Truth, Enlightenment, and ... animality

It's fashionable to say we are post-truth, but falsity and unreason have always lived alongside fact and inquiry -- and not just as their opposites. 

As folks like Nietzsche and Freud have shown, the capacity for truth and reason is often built out of processes of violence, rejection, and resentment. Anyone who has been to school understands this tension. So must anyone who has reckoned with the history of America, beacon both of slavery and of freedom, of both equality and of racism, that most arbitrary and ugly form of inequality.

We are, after all, not minds, but animals. Human animals operate largely outside of processes reason or even self-interest. These are late-arriving achievements, hard won and fragile. 

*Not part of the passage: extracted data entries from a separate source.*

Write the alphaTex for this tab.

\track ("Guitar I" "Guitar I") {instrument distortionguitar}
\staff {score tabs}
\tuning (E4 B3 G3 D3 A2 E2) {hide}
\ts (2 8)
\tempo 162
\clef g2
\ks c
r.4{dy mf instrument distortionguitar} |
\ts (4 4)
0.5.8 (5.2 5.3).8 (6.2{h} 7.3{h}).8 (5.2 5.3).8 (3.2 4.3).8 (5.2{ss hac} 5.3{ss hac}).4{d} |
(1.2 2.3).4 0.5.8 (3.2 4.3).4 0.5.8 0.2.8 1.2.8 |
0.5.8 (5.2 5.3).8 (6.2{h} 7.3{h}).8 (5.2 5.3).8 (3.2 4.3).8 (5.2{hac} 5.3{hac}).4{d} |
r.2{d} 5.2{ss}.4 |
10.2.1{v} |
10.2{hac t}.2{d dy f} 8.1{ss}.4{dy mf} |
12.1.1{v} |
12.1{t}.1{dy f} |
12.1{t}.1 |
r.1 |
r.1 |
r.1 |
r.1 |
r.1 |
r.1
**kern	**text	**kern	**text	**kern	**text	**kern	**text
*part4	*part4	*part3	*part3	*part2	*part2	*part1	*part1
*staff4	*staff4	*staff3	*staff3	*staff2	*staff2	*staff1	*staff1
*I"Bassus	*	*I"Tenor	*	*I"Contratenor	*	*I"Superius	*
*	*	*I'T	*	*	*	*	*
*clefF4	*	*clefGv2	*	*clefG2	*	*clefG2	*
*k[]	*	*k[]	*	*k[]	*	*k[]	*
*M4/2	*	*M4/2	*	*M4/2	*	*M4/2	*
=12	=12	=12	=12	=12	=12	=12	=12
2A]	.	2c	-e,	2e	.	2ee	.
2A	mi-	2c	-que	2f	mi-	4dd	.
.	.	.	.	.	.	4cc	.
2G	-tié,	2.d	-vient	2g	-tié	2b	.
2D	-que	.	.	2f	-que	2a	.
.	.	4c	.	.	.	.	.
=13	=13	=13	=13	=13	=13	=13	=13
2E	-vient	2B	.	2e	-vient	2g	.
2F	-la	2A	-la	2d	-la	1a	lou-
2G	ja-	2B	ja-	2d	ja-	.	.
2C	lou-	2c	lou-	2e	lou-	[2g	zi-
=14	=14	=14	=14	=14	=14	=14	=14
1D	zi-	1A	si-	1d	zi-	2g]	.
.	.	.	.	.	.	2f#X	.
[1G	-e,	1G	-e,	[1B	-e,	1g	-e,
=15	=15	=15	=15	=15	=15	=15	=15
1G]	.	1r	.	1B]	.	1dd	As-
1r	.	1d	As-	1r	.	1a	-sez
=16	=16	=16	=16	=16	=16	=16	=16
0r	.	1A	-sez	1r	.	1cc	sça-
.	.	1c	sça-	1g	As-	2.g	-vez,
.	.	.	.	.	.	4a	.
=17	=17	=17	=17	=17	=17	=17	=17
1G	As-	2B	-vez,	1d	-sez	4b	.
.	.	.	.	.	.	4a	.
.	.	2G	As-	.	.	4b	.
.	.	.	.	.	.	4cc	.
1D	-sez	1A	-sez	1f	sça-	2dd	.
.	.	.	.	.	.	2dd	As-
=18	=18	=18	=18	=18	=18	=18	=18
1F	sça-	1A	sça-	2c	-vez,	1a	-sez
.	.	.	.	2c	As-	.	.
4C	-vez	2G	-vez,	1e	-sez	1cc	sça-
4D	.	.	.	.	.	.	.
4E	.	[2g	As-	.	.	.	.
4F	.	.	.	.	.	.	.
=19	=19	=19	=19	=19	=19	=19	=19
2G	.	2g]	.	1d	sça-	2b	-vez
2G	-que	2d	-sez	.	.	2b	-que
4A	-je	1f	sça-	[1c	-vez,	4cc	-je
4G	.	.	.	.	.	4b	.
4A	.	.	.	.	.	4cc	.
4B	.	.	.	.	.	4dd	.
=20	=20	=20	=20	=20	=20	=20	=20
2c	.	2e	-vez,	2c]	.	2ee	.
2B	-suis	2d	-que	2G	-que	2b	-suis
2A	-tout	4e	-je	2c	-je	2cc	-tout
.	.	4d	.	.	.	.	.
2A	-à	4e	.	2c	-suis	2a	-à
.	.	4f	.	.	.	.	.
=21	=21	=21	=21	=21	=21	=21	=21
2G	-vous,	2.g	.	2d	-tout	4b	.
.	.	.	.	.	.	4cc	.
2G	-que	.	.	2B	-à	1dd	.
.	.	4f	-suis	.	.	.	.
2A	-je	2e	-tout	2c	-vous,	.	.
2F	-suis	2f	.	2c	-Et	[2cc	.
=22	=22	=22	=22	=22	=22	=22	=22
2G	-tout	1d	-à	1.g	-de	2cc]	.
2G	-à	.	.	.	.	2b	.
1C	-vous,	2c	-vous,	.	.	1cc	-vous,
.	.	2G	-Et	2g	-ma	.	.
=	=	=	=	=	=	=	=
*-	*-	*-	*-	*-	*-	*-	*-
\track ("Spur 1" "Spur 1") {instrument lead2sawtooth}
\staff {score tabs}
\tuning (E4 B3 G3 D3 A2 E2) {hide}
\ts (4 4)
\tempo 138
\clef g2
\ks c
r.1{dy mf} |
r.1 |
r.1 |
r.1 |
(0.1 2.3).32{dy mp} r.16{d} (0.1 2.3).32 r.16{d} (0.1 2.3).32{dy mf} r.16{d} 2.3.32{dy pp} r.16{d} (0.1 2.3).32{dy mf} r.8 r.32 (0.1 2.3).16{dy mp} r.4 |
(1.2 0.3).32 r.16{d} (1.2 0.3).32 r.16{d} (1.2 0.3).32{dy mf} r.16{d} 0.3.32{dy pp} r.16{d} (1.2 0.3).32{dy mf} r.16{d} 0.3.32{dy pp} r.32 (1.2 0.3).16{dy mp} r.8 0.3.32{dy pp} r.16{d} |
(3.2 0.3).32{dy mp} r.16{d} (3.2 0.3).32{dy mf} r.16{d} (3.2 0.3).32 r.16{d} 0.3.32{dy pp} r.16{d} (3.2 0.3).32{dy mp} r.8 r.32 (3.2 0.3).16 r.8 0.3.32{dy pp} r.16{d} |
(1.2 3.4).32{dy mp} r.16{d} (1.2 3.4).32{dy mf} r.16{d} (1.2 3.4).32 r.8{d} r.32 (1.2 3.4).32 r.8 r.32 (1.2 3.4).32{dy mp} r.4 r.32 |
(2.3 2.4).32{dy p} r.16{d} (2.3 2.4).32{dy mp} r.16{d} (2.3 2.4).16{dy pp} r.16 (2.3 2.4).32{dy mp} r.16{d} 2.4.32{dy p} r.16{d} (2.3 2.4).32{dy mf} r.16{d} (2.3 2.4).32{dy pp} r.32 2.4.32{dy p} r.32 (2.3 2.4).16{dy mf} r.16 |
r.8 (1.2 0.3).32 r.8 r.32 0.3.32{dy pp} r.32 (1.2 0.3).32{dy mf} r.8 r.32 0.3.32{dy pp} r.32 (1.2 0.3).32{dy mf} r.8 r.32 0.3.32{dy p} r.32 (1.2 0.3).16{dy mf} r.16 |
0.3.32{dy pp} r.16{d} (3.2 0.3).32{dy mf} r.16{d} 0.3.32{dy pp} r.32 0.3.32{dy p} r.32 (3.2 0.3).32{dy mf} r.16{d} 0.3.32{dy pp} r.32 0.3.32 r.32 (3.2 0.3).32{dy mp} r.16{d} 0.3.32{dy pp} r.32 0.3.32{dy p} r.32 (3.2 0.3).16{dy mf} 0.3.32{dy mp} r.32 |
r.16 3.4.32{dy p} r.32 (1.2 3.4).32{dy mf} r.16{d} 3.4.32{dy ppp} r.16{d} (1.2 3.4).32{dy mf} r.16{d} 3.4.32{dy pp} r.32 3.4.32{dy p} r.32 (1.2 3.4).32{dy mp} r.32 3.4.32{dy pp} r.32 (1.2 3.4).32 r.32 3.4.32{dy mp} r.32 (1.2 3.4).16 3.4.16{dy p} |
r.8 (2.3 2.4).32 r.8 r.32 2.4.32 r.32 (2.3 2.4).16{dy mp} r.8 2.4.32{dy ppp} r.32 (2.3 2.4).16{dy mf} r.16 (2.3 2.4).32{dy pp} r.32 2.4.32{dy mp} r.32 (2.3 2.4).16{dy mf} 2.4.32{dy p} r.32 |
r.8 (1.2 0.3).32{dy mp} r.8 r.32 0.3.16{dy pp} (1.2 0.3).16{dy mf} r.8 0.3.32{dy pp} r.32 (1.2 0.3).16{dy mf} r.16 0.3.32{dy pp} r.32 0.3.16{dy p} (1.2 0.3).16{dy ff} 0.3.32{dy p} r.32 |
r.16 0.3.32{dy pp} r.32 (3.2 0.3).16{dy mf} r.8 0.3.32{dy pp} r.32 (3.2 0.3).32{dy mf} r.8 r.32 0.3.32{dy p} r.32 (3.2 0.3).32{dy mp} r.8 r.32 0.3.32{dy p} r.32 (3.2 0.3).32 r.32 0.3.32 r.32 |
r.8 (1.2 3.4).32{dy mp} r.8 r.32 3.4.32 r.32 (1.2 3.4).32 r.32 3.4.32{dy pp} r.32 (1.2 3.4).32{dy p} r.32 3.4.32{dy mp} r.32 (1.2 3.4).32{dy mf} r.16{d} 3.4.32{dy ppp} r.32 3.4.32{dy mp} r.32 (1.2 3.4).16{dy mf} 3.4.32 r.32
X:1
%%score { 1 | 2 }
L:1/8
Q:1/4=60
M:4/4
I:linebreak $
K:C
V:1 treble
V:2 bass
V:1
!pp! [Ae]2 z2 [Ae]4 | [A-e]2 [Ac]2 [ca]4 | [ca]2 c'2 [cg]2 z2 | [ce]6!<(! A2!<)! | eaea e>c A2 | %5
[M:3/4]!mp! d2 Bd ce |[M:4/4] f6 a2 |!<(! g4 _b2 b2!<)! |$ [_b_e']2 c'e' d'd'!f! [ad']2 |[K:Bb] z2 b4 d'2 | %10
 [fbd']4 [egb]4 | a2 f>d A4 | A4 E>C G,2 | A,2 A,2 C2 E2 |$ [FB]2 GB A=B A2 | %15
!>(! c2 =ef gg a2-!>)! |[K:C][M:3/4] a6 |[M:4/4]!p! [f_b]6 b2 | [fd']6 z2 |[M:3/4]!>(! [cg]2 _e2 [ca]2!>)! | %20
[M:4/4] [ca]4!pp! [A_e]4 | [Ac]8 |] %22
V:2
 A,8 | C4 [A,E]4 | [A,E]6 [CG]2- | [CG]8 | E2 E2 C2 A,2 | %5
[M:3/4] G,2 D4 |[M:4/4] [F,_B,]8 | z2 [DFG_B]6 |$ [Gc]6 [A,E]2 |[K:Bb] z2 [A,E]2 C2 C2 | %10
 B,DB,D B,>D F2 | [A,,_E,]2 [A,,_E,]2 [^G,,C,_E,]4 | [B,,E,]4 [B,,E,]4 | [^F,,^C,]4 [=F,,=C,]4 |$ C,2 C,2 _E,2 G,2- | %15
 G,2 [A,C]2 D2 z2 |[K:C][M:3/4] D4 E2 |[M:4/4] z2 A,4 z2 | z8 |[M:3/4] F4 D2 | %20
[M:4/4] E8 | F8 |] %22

Yes, we can maintain ourselves in a space of reason; we are capable of operating purely economically, but anyone who has interacted with another human animal intimately knows that all of us also need spaces of irreason and even violence, where we can express our fear, our feelings, our physiological animality. These spaces give us the strength to recover so that we can continue to do the work of enlightened living together.

The fragile institutions of democratic life are built to accentuate our capacity for reason, but as the events of this new century unfold, from 9/11 to Sandy Hook, from Trump to Allepo, it's clear that they are not always strong enough. Irreason and violence can be more powerful; they are likely more native to our natures.

This raises a question: What should our expectations for democracy be? How civilized can we expect to be?  In the push for a more perfect union, have we set up unreasonable expectations for our animal selves?  

There is no greater recipe for discord in relationship than to expect your partner in that relationship to be more reasonable than they are -- whether this is your spouse or your 4 year old. How often have we imposed a tyranny of the rational only because we were incapable of empathy, of listening, or of just being with each other without judgment.

One way to understand 2016 is that this is the year that the tyrant within the liberal/moral/democratic/pragmatic social order [the superego] has been knocked off his throne. 

How should we who -- despite and because of our privilege and blindness -- sustain the power of enlightenment culture respond? What do we owe to our animality? What can we expect from it? Can we tolerate its re-emergence? 

Comments

  1. For me, it comes down to expressing my animality in a way that does not harm others. I have learned that over-restraining it will ultimately harm those around me. I am a nicer dad and husband when I eat well and indulge in harmless *and* "useless" entertainments.

    As far as a larger culture, maybe we need to celebrate and foster harmless collective animalistic activities (competitive sports) and pleasures (arts, music).